Assignment 1: In the blog text below, substitute "autonomy" for "liberty" and write out everything from "It got me thinking." down to "that's the hope.".
Assignment 2: Pick up the blog text on faith and community below and continue it from its final sentence.

Page text:
Friday, 13 June 2008

Searching for a collective mentality

The Archbishop of Canterbury, Rowan Williams, recently said this:

"Religion is a matter of the collective mentality, with all that this implies about having to take responsibility for corporately-held teaching and discipline: so religious allegiance can be seen as making over some aspect of myself to others in ways that may compromise both my liberty and integrity".

It got me thinking. What value do I place on my own liberty: the freedom to make choices governing my behaviour, spending, future plans and current plans? And if I partake in a collective mentality do I exclude myself from making decisions about myself, absconding, if you please, from personal responsibility?

I don't think this is what Rowan is saying. I can be, and am, at once responsible and culpable for the decisions I make in my own life whilst also, sacrificing some of my liberty for the sake of living communally. That's the beauty of this adventure. It requires an understanding of the cost, agreements about what those corporate values and behaviours are and much patience as we work out what this means in reality. But we fall down together and rise together. At least that's the hope.

Sunday, 11 May 2008

Community

When you become a Christian you are immediately welcomed into a dynamic community - that of God the Father, Son and Holy Spirit. It takes time to work out the different characters and beyond a lifetime to know them fully. However through it all we learn how to be taught, how to rest, how to receive, how to serve, how to grow and most importantly how to love.

We receive unconditional love and acceptance from the very beginning, however long it takes for us to accept it fully or even in part.

The more challenging part of community for me is the human embodiment of it - the church. Being part of a church community should be a physical manifestation of everything listed above - and there in lies the challenge.

Entries provided:
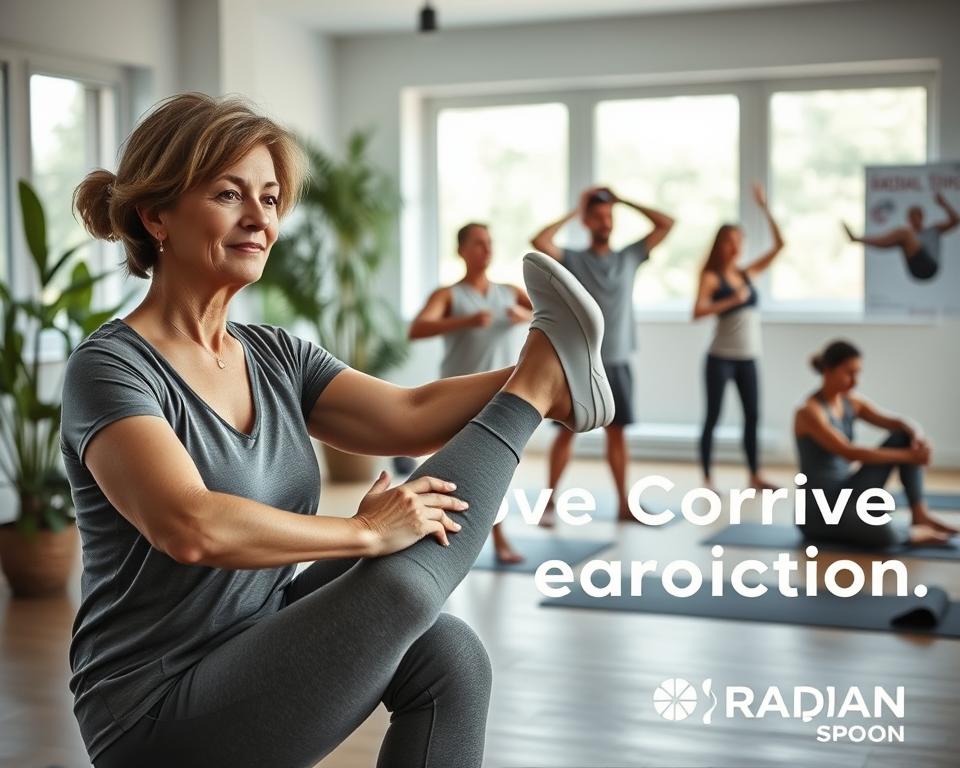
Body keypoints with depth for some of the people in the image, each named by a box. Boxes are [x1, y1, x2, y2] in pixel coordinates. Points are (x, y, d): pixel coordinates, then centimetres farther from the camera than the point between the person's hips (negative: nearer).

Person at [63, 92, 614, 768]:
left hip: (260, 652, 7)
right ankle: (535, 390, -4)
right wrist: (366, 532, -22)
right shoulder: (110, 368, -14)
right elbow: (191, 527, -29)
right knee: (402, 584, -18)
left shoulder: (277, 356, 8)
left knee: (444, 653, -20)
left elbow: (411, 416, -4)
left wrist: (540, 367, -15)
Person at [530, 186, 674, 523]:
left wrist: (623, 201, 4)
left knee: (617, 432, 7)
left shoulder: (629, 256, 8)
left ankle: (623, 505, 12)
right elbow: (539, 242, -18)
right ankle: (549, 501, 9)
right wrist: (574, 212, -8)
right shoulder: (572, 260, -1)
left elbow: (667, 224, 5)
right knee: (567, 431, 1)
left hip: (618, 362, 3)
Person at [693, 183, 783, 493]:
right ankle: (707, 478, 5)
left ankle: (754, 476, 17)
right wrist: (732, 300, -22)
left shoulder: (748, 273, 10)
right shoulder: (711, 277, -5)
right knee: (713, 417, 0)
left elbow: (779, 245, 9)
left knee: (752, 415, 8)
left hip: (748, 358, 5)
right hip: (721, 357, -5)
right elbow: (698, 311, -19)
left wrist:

==

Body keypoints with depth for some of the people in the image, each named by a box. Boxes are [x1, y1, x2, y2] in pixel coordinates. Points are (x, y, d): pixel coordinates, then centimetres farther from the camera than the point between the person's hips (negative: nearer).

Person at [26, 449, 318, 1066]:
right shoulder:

---

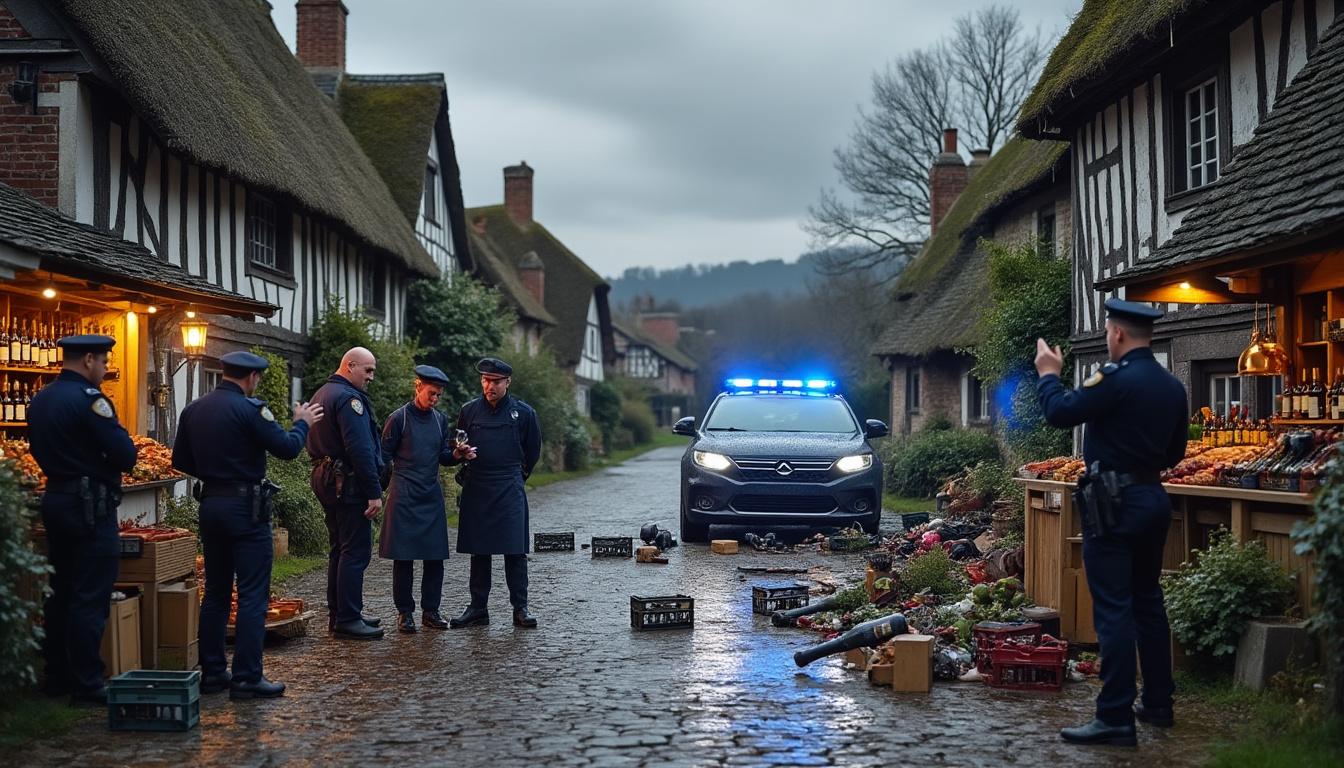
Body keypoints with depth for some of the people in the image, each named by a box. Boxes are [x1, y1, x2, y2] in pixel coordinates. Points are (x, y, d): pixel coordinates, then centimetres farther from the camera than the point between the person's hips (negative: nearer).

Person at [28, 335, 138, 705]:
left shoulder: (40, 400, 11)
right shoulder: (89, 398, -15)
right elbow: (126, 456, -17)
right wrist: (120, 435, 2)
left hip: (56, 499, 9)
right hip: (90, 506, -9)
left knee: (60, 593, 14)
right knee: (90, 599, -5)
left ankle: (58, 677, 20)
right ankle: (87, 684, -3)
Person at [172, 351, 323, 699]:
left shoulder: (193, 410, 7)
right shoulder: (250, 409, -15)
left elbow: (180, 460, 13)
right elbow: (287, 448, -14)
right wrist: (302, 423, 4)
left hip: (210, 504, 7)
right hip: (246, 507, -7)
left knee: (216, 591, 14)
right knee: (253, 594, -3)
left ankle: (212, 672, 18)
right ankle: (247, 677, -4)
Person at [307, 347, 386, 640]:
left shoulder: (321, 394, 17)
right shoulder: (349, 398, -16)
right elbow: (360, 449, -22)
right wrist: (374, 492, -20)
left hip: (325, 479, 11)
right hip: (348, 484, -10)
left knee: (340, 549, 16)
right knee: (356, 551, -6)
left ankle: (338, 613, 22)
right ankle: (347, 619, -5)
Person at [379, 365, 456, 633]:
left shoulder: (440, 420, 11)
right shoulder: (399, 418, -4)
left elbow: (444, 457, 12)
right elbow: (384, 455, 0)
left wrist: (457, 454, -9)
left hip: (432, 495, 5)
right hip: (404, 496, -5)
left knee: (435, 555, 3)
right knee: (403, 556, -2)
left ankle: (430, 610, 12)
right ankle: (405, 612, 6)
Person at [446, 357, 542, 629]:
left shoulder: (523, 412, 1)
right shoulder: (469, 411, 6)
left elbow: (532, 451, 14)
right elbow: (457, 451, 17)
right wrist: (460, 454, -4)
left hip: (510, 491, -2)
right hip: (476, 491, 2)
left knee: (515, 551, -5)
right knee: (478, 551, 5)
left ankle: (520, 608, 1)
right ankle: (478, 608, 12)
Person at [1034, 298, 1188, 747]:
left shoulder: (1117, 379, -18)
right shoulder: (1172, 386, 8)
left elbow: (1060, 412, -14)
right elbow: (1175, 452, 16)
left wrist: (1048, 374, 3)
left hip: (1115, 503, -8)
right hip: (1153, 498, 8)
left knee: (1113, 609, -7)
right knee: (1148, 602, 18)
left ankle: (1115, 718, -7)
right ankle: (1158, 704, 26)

Expected output 1:
It got me thinking. What value do I place on my own autonomy: the freedom to make choices governing my behaviour, spending, future plans and current plans? And if I partake in a collective mentality do I exclude myself from making decisions about myself, absconding, if you please, from personal responsibility?

I don't think this is what Rowan is saying. I can be, and am, at once responsible and culpable for the decisions I make in my own life whilst also, sacrificing some of my autonomy for the sake of living communally. That's the beauty of this adventure. It requires an understanding of the cost, agreements about what those corporate values and behaviours are and much patience as we work out what this means in reality. But we fall down together and rise together. At least that's the hope.

Expected output 2:
We actively talk about and look to live out, giving people love, serving them, helping them to journey more closely with The Community that is God. But it seems we are less active in learning how to receive it.

Being a natural introvert, I have accepted the slightly annoying part of me that means I have to go away and hide from people every once in a while, in order to remain me, full of life and energised.
What I hadn't realised is that some of that "introvertness" was in fact just selfishness. Me wanting some of me, to myself, by myself. But that meant I was unwilling to receive from, give and rest, in the community.

I do think that individual identity and space are important, for so many different reasons. But I also know that in the west we, I especially, prize them more than is proper. It is pride that separates me from those with whom God has placed me.

It is in The Community that I find my ultimate identity, as a child of God. But crucially it is in the community, that I discover who that is, and importantly, acceptance of it; firstly from those around me and secondly, if a lot later, by me.

But I have happily discovered that in close community, where acceptance is there, if only I would receive it, I can rest and love, as I am loved.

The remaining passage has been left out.